The following question comes from an attendee of the July 29 HCPro, Inc. audio conference, Business Associates and Covered Entities: Adapt Contracts to Comply With New HIPAA Law. The speakers on the show were Chris Apgar, CISSP, president, Apgar & Associates in Portland, OR, and John R. Christiansen, JD, of Christiansen IT Law in Seattle.
Q. Who is generally responsible for creating the business associate agreements (BAAs) — the covered entity (CE) or business associate (BA)? If the covered entity is responsible, and they do not create the BAA, should the business associate step in and create a BAA?
CHRISTIANSEN: Under pre-HITECH HIPAA, as it will apply until next February 17, the covered entity is responsible for establishing the BAA.
The regulations place that obligation on the covered entity, and it is the entity which can be penalized if there is not one in place. HHS has not had the jurisdiction to require business associates to establish BAAs, or punish them if they don’t.
However, my recommendation to BAs working with CEs which fail to implement BAAs (I’ve had a few as clients) has always been to get the BAA in place themselves, since a compliance audit of the CE which uncovered the absence of the BAA would undoubtedly disrupt, and maybe wreck, the business relationship between CE and BA.
HITECH has, however, changed this, by extending regulatory jurisdiction to BAs, and requiring them to have BAAs, while still requiring CEs to have BAAs. As of February 17, both CE and BA can be penalized if they don’t have a BAA. So both parties will have that obligation.
Bottom line: Until February 17, if a CE hasn’t implemented a BAA, the BA should step up to protect its business relationship with the CE. After February 17, the BA will be required to step up as a matter of law.
APGAR: I agree with John.

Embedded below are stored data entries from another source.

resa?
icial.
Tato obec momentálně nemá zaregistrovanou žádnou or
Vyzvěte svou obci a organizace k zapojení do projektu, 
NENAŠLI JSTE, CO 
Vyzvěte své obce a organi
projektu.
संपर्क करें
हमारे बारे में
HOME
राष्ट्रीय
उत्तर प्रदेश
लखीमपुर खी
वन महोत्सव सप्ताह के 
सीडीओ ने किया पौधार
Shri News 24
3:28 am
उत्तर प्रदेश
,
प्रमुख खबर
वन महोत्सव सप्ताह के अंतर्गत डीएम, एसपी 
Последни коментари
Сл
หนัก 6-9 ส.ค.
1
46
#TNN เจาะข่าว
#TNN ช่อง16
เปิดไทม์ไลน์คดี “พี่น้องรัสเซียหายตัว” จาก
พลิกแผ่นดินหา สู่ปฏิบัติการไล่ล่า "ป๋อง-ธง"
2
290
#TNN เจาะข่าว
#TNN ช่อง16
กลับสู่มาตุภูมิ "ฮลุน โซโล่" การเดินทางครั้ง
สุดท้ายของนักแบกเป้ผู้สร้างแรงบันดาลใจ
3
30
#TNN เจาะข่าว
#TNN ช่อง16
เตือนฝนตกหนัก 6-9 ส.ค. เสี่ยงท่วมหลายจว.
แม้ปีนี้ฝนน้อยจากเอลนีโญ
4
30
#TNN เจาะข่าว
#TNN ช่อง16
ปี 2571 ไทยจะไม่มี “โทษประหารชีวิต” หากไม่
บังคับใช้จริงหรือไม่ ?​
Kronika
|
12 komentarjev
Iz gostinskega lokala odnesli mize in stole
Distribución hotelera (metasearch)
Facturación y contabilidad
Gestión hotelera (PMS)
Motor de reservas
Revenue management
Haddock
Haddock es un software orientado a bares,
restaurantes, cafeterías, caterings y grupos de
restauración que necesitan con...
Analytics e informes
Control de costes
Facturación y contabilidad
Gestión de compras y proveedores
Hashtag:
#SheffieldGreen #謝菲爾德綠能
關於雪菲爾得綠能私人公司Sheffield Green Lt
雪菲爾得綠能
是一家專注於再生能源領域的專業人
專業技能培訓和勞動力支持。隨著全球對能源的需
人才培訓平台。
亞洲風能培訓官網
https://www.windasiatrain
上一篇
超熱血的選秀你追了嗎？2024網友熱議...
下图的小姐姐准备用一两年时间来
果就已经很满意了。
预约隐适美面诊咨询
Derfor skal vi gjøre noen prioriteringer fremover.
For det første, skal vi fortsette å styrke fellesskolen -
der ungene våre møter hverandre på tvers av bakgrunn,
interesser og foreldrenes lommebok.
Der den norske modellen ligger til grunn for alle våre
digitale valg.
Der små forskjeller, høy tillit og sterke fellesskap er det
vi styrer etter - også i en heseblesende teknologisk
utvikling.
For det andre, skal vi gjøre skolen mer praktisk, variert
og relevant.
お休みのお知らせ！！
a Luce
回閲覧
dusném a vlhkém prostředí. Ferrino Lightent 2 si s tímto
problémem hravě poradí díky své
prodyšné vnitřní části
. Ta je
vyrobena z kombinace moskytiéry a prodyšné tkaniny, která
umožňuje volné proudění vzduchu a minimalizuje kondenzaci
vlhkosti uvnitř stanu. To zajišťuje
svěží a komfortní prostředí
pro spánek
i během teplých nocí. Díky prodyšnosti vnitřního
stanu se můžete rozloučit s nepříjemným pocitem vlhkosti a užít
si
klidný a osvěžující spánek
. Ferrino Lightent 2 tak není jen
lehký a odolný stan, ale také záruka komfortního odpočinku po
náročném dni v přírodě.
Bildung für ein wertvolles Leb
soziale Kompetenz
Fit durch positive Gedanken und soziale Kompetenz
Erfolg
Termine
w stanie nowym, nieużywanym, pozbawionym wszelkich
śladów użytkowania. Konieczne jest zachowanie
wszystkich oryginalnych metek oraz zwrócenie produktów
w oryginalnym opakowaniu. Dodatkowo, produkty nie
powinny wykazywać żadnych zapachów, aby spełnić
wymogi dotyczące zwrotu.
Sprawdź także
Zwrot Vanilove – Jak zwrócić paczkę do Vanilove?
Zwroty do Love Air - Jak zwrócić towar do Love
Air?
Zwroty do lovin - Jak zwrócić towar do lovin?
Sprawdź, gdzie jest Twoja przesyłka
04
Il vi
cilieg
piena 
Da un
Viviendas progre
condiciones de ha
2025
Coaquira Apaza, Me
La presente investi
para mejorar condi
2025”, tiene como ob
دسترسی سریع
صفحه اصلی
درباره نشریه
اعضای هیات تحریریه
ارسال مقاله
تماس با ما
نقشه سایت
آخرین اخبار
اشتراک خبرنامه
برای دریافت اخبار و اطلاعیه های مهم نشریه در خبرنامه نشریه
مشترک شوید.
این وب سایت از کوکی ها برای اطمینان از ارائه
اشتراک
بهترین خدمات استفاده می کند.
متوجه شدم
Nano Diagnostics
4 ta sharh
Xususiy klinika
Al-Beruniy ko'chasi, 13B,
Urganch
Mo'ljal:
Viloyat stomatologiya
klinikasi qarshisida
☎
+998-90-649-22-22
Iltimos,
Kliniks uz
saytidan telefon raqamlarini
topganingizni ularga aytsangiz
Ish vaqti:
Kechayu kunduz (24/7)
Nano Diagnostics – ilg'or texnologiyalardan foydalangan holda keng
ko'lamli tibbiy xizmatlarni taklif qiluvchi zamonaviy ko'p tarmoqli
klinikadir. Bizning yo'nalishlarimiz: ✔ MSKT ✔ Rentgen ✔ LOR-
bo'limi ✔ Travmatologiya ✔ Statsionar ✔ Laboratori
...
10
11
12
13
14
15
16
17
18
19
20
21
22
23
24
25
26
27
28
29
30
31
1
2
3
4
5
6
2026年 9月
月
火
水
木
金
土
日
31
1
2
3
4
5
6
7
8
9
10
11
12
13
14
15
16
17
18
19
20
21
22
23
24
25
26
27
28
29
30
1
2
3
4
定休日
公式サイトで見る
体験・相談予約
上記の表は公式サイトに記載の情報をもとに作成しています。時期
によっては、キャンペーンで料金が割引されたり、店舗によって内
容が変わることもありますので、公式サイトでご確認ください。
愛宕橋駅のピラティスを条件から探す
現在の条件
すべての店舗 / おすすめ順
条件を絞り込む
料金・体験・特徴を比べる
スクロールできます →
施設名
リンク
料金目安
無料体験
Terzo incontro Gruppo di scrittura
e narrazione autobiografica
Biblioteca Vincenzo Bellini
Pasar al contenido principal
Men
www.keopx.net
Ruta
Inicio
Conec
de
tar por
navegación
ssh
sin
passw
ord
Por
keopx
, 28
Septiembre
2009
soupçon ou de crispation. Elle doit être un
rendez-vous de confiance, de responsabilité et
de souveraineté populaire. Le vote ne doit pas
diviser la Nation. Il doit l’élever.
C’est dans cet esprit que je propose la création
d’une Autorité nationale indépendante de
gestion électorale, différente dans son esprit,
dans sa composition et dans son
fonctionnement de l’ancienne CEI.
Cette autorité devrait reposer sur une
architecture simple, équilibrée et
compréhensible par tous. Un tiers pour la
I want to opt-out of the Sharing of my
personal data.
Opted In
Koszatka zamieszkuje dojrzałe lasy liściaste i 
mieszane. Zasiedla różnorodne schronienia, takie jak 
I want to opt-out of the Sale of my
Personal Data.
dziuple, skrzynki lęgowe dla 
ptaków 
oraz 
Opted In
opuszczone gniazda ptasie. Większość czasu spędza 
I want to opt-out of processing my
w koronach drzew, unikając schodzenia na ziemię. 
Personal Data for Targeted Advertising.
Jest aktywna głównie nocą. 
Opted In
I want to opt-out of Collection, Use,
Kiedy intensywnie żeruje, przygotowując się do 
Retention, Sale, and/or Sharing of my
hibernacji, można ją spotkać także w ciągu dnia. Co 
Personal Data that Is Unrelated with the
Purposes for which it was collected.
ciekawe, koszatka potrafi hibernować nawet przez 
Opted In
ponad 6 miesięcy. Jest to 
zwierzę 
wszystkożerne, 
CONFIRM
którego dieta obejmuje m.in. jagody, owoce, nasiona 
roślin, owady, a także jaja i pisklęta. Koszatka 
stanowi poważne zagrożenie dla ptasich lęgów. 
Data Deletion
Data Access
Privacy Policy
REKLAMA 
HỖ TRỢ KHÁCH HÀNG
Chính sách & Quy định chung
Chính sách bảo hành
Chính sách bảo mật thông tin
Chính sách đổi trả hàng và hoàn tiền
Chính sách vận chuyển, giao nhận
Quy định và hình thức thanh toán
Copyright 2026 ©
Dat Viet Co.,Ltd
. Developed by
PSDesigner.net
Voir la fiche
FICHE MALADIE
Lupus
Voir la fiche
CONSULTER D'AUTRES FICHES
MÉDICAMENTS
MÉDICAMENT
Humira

I regularly advise my clients who are business associates to have their own business associate contract template “in their back pocket” and offer to execute it if the covered entity does not have one or has not required one at the time a contract for services or products is entered into with a potential business associate.
It is good for the business associate’s image with the covered entity (demonstrating understanding of and concern for privacy and security) and places the business associate in a better light legally.
Also, as John indicated, as of February 2010, business associates will likely also be held responsible for reasonably ensuring a business associate contact is executed timely with the covered entity.